RECORDED INFORMATION:
::::

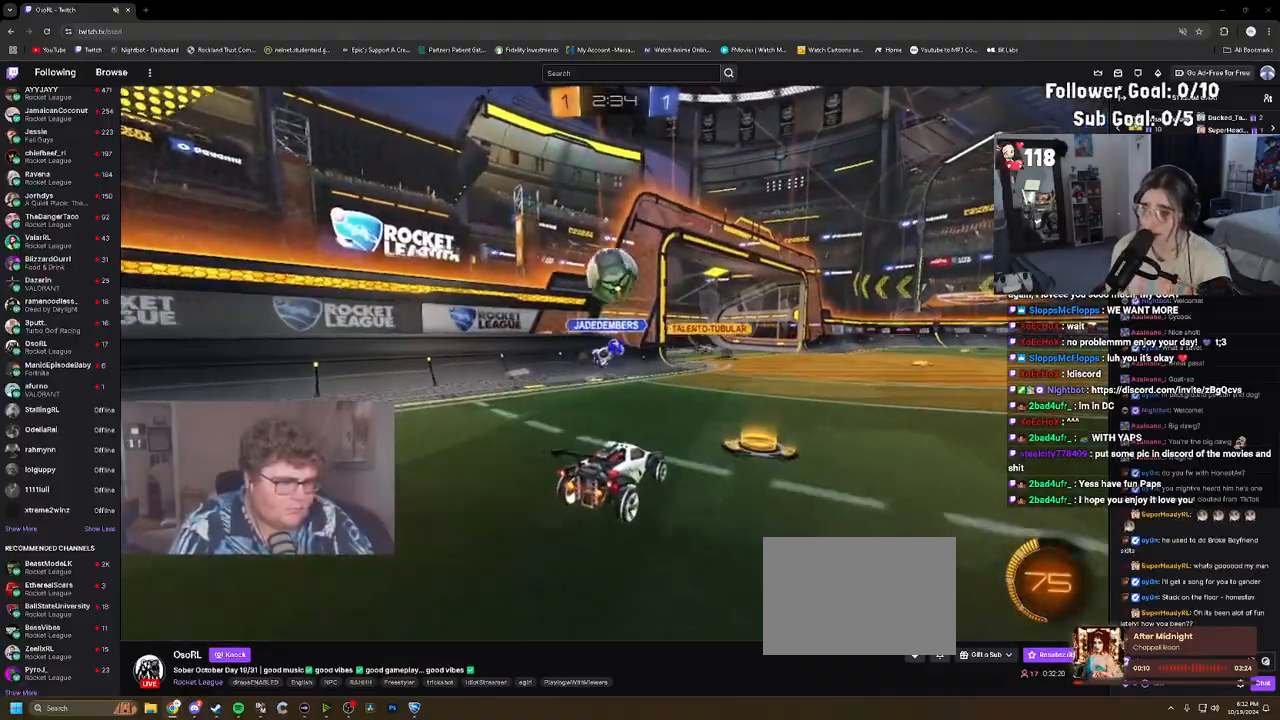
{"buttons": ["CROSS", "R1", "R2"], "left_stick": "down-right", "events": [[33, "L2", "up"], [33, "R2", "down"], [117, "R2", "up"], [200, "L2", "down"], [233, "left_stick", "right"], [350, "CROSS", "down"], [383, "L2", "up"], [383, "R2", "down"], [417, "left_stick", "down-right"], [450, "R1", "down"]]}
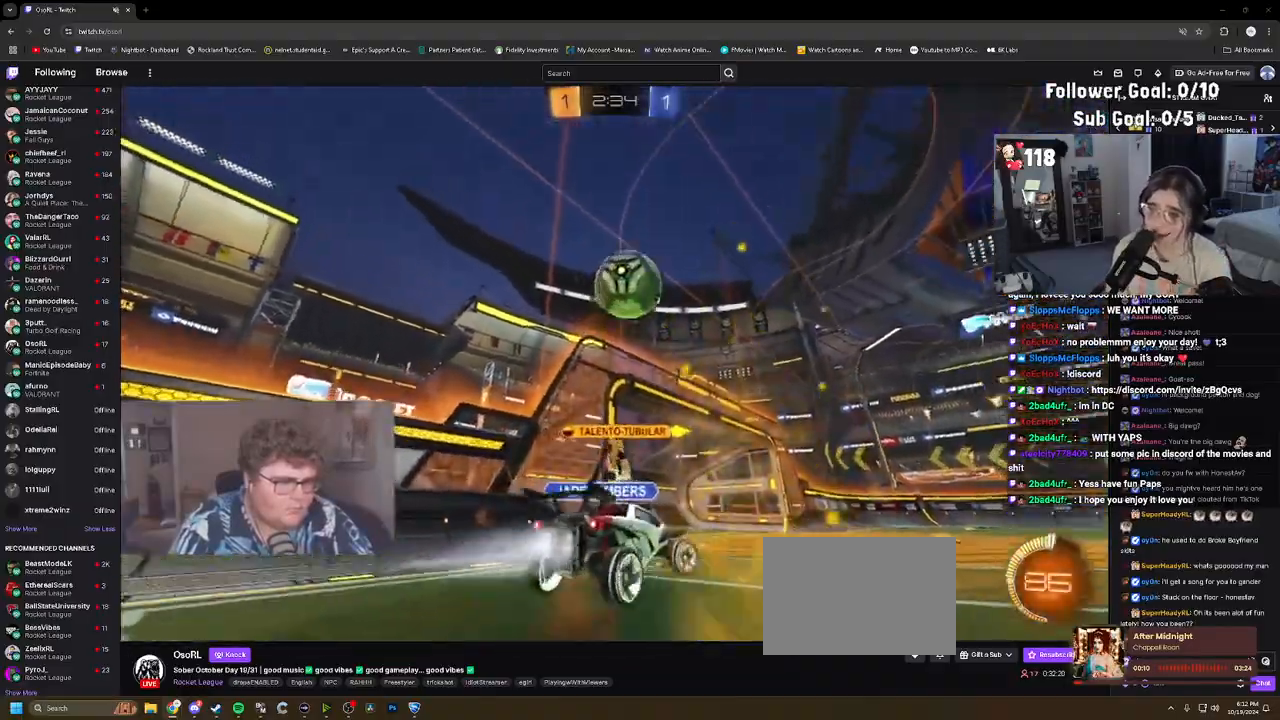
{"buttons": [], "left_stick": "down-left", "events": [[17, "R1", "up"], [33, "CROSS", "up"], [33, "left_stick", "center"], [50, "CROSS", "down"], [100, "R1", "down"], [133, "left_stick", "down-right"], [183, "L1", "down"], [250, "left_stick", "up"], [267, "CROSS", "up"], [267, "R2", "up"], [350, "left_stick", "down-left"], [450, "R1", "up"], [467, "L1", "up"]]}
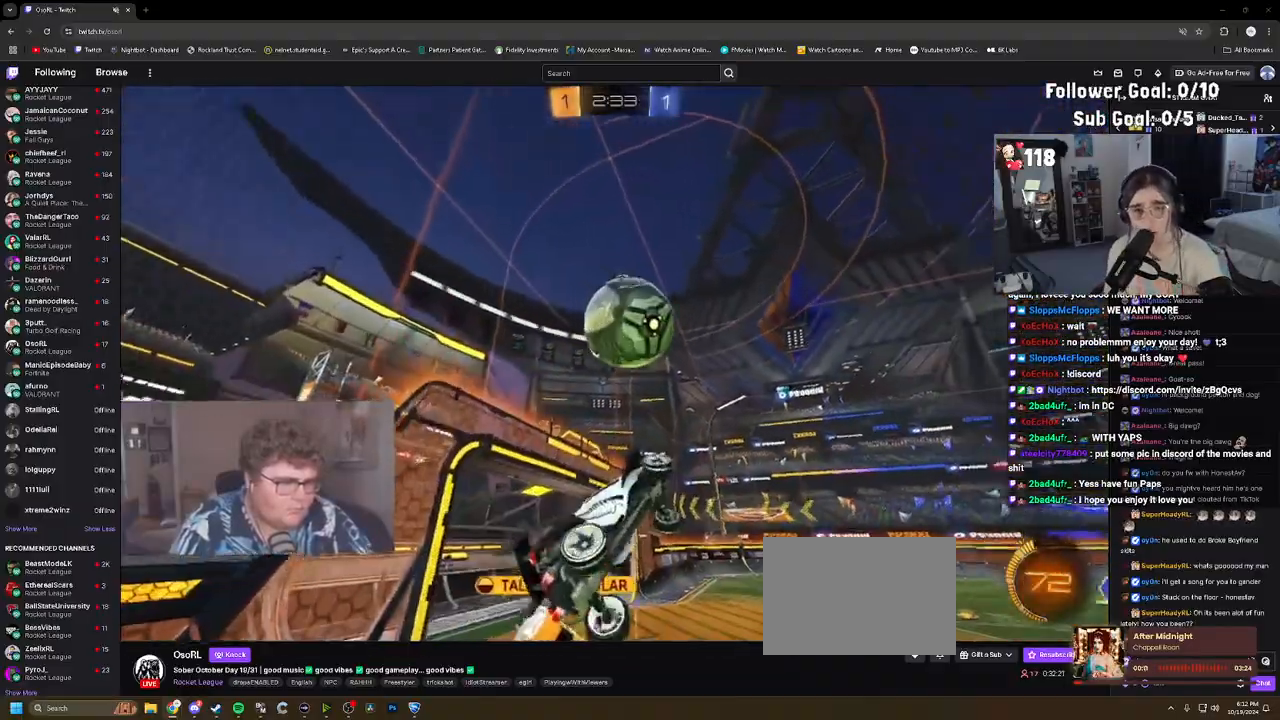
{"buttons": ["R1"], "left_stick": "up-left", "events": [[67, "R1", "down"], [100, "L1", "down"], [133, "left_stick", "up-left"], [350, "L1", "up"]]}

::::

WHAT IS EXPECTED: Copy each line from the data above that includes "CROSS".

TASK RESULT:
{"buttons": ["CROSS", "R1", "R2"], "left_stick": "down-right", "events": [[33, "L2", "up"], [33, "R2", "down"], [117, "R2", "up"], [200, "L2", "down"], [233, "left_stick", "right"], [350, "CROSS", "down"], [383, "L2", "up"], [383, "R2", "down"], [417, "left_stick", "down-right"], [450, "R1", "down"]]}
{"buttons": [], "left_stick": "down-left", "events": [[17, "R1", "up"], [33, "CROSS", "up"], [33, "left_stick", "center"], [50, "CROSS", "down"], [100, "R1", "down"], [133, "left_stick", "down-right"], [183, "L1", "down"], [250, "left_stick", "up"], [267, "CROSS", "up"], [267, "R2", "up"], [350, "left_stick", "down-left"], [450, "R1", "up"], [467, "L1", "up"]]}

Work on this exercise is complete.